Report each line of the data that includes the word "только".

== Data for processing

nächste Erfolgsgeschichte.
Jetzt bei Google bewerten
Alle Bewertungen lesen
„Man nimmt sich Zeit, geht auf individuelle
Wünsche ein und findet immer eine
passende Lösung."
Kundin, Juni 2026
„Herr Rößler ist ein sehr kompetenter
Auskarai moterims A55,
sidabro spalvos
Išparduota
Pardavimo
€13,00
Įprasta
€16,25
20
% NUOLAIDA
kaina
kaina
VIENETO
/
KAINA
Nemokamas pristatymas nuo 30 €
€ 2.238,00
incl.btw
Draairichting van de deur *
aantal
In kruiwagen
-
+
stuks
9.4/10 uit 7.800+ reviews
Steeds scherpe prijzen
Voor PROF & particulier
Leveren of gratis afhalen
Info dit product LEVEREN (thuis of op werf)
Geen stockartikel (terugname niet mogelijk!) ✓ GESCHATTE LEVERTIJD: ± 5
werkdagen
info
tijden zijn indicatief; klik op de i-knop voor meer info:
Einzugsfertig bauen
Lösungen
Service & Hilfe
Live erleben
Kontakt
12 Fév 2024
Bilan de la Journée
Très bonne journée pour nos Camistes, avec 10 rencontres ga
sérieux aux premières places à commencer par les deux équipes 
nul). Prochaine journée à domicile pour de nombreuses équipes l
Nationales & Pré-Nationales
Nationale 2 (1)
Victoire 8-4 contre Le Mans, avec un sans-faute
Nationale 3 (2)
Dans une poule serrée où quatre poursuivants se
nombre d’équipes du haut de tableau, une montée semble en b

====
== Data for processing

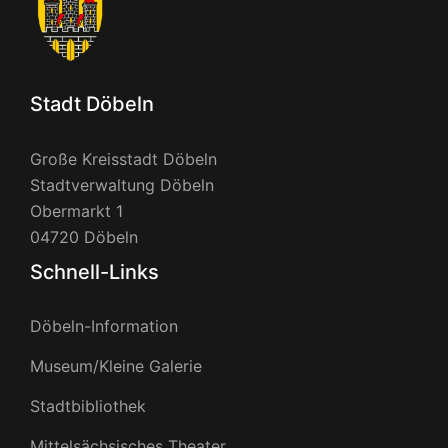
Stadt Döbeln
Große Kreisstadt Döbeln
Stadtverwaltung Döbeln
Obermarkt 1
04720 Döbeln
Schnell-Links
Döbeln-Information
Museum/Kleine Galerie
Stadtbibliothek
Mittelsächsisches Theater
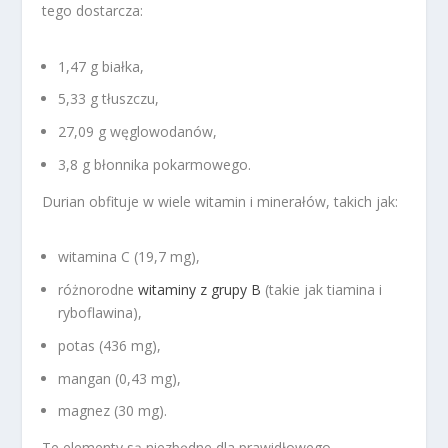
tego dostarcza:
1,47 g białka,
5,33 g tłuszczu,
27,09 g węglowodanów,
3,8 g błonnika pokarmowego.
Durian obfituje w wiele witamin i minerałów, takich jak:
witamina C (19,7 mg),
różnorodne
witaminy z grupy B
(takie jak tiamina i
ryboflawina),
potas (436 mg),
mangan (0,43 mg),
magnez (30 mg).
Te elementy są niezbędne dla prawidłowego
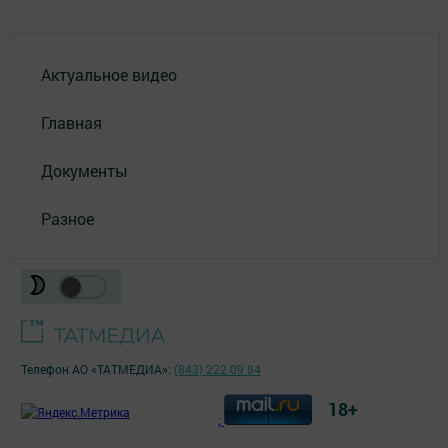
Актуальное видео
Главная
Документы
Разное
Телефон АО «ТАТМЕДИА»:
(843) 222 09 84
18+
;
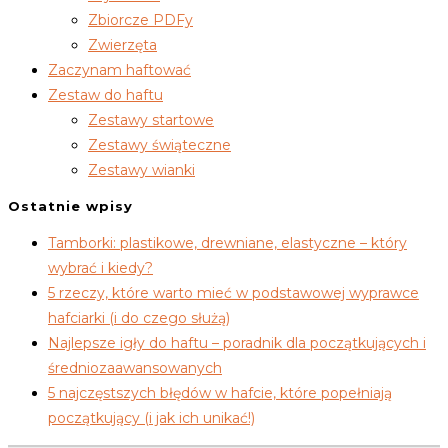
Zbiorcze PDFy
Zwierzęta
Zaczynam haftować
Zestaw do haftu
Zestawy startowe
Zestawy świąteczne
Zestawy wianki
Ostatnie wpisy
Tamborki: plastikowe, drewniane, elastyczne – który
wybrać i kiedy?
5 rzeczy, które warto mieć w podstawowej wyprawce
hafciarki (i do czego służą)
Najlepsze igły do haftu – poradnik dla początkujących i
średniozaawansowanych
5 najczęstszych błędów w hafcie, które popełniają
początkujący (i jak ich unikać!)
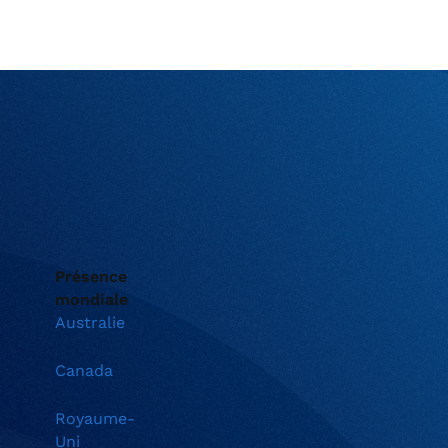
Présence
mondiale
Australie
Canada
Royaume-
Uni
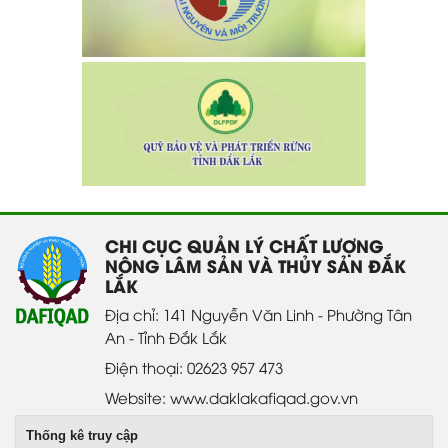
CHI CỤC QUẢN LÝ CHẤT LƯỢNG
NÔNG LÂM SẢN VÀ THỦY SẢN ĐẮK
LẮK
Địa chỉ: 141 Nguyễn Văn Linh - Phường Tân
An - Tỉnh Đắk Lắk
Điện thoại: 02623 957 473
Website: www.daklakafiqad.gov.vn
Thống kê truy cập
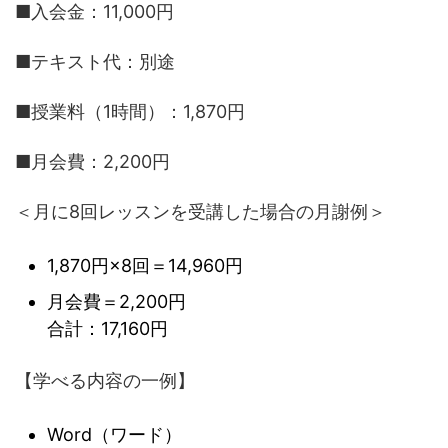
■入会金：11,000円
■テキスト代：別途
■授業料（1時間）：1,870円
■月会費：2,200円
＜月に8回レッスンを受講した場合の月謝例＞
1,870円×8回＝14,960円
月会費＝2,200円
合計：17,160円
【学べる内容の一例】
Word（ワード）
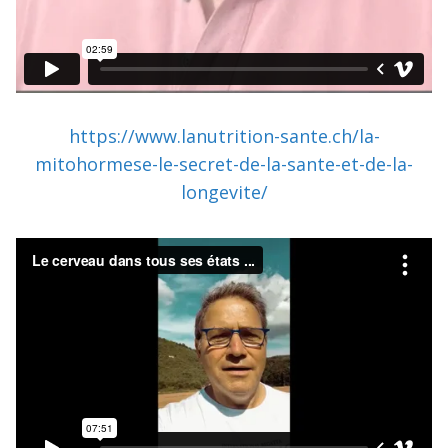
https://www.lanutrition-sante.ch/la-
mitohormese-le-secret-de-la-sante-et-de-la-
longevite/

====
== Data for processing

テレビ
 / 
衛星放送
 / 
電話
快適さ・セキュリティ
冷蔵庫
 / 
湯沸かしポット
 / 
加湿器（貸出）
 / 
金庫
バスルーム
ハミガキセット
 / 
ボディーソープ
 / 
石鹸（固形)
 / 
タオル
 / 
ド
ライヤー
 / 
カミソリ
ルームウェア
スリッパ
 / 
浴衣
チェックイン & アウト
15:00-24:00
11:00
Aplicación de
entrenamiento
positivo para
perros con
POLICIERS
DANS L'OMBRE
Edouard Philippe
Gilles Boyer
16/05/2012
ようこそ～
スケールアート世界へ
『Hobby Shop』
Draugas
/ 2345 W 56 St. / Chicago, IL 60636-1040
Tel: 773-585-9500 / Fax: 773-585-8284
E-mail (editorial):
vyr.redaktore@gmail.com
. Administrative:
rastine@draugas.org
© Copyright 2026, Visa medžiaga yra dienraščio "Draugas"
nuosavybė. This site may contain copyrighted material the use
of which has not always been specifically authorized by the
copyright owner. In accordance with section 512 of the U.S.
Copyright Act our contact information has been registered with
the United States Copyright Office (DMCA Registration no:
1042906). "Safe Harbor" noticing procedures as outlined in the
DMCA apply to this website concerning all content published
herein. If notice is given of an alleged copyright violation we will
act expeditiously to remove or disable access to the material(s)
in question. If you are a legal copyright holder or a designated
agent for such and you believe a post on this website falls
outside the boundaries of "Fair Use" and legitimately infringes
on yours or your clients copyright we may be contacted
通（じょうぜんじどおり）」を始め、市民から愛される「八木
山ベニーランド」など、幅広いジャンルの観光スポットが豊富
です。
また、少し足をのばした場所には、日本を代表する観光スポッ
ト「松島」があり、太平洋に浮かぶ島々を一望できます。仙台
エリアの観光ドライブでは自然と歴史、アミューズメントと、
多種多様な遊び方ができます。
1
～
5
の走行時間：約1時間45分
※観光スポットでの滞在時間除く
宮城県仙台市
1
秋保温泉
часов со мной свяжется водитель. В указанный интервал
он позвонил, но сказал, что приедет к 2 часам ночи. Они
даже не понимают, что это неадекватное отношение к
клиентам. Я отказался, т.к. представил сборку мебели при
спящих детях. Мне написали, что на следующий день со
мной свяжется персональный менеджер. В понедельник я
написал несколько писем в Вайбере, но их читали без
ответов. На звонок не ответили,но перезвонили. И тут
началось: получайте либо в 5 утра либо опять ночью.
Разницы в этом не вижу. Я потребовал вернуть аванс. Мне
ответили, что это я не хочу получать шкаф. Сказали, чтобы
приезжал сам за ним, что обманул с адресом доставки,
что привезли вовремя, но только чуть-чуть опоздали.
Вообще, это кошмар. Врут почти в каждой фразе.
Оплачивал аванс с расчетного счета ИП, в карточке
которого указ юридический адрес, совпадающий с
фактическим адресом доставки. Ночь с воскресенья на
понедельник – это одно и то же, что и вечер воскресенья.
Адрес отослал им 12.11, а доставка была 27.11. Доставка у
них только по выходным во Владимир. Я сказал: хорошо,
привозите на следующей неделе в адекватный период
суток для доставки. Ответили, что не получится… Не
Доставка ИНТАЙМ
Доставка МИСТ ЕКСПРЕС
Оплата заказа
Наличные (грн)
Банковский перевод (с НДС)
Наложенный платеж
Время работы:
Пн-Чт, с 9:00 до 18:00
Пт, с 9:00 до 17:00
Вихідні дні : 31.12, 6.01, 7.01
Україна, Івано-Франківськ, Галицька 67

====

### Exercise answer
что привезли вовремя, но только чуть-чуть опоздали.
них только по выходным во Владимир. Я сказал: хорошо,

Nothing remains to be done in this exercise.